Homestead

County audit: Homestead nonprofit misused funds

 

atorres@MiamiHerald.com

Miami-Dade budget officials have given a Homestead nonprofit organization a Friday deadline to submit a plan to meet its financial obligations, after a county Inspector General’s Office audit found mismanagement of grant funds.

Homestead-based Galata provided free transportation, affordable housing and social services, mostly to the Haitian migrant community in South Miami-Dade. The city of Homestead and the county has given several grants to Galata, including $500,000 in 2008 to pay down the mortgage on a warehouse to be used for an “intergenerational recreational community center.”

But Miami-Dade Inspector General Christopher Mazzella found in a Jan. 8 report that Galata used the money for impermissible purposes and misled the county about its financial condition. Joseph “Billy” G. Louis, who founded Galata nearly 13 years ago, did not return phone calls from The Miami Herald.

The center at 916 N. Flagler Ave. is “partially open but it is not providing services,” Galata’s project manager Luis Dilan said last week.

Neighbors said Galata’s cream colored building with a green awning has been mostly empty for the last few months. An apologetic sign at the door said the hours of operation were from 9 a.m. to noon. Galata’s phone was disconnected.
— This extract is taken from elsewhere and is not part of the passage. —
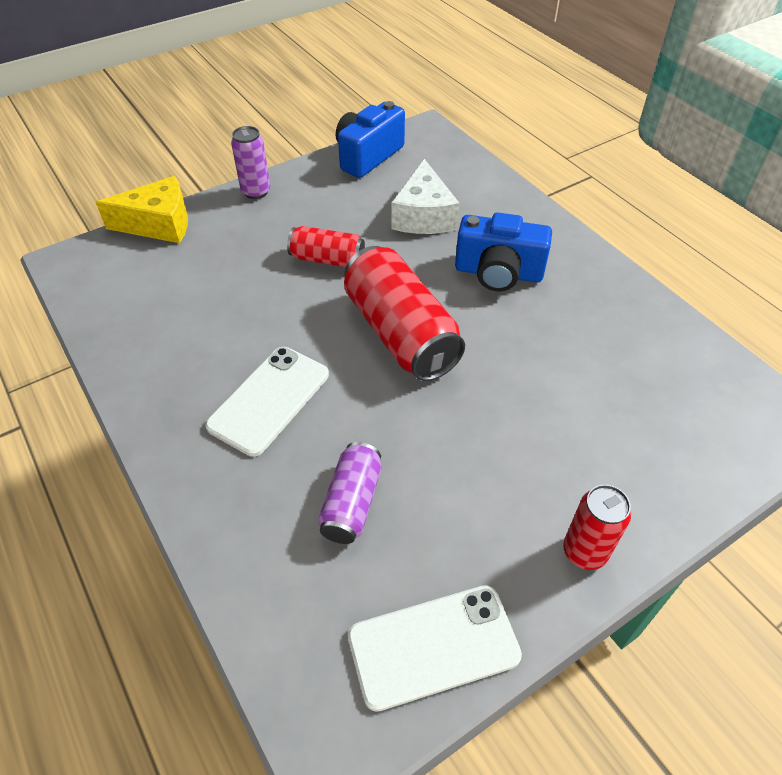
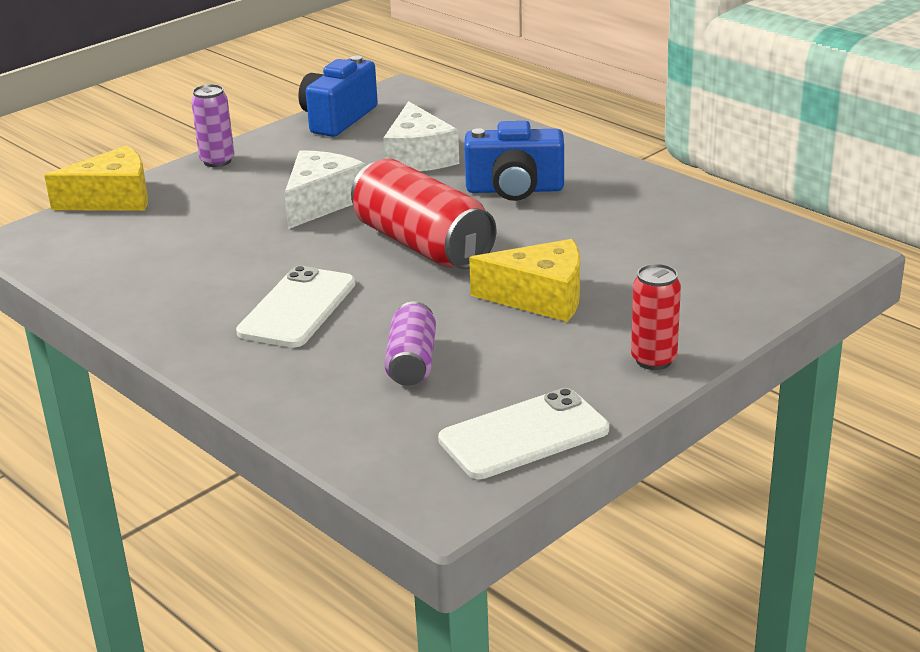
camera: 10 degrees left, 20 degrees down
red can [287,226,365,267] -> white cheese [284,150,366,229]
none -> yellow cheese [469,239,580,322]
To the rear of the property, behind a fence, were two cars without license plates – a black Saturn and an orange Mercedes-Benz C230 Kompressor. Galata’s fleet — a white van and three shuttles labeled “Senior Center Social Services” with county logos — sat idle in the parking lot Tuesday.

Here’s what went wrong according to Mazzella’s report:

In 2006, Galata purchased the 5,500-square-foot warehouse from Zeelandia Music for about $590,000 and obtained a $442,230 mortgage from 1st National Bank of South Florida.
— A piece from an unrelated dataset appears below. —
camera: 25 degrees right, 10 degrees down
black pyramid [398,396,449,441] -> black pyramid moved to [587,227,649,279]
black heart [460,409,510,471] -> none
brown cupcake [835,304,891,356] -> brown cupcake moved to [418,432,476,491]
A year after the warehouse purchase, Galata had a $531,000 mortgage from Community Development Transportation Lending Services and a $30,000 balloon mortgage from Florida Community Loan Fund.

Mazzella said that while seeking county funds in 2007, Galata misled the county by claiming to have no legal liabilities when it actually had three outstanding mortgages on the warehouse.
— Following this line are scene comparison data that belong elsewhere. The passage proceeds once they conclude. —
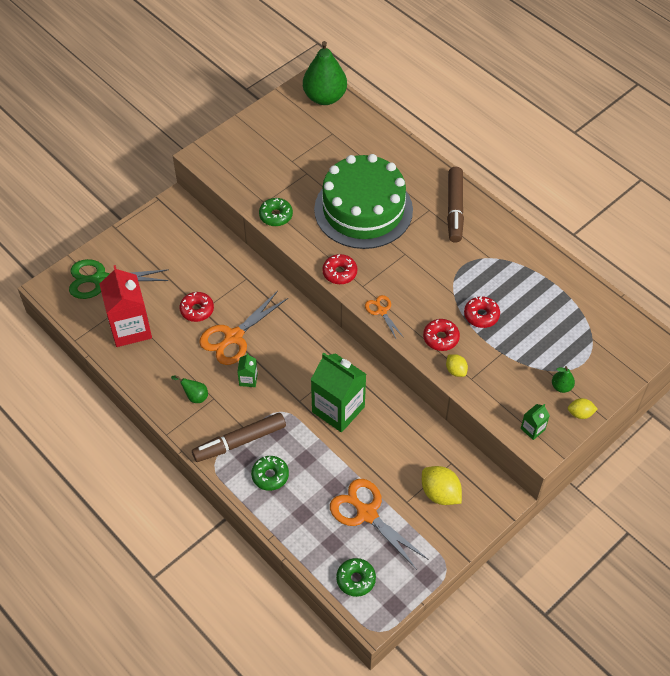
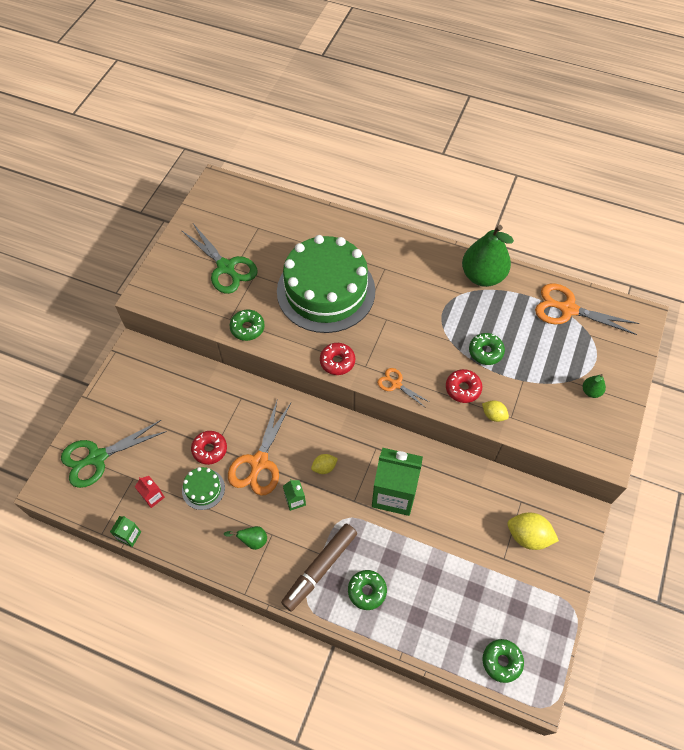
camera: 25 degrees left, 5 degrees up
red carton [100,265,152,347] -> red carton [135,476,165,508], size x0.44
green pear [303,41,347,105] -> green pear moved to [462,225,514,287]
orange scissors [330,479,429,570] -> orange scissors moved to [535,283,639,335]
brown marker [447,167,464,243] -> none
red donut [464,296,500,328] -> green donut [469,333,505,365]
green carton [521,404,550,440] -> green carton moved to [110,516,141,547]
yellow lemon [568,398,598,419] -> yellow lemon moved to [311,454,338,474]
none -> green scissors [181,224,258,294]
none -> green cake [182,467,225,510]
Less than two months after depositing the county check in 2008, Galata refinanced the property with Regions Bank for $355,000 to pay off the other two mortgages.

Louis used about $330,000 to reduce the mortgage’s principal, and about $70,000 for attorney’s fees, interest, late charges and penalties.

He later told officials he used what was left of the grant for operating expenses including to pay off about $89,000 in Internal Revenue Service payroll tax liens that had accumulated from 2005 to 2007. A county grant coordinator determined this was an impermissible use of county funds.

During an 18-month period, Galata had five different mortgages on the property. As of June 2012, the mortgage balance on Galata’s property was about $319,000.

Court records show that Louis filed for bankruptcy in 2008. Galata paid Louis about $69,000 in 2008 and about $49,000 in 2009 and 2010, according to Galata’s tax returns.

In a July 24, 2009, letter to a county official, Louis said renovations to the warehouse would cost $600,000, and so far he had $255,000 in government funding.

The county funding “has not only afforded Galata the ability to more than double the amount of clients served on a daily basis,” Louis said. “But has opened the door for us to receive additional funds for the renovations of our building.”

Officials visited the property in December, and the renovations had not been completed. And the audit report said the center’s mortgage will be due June 2nd.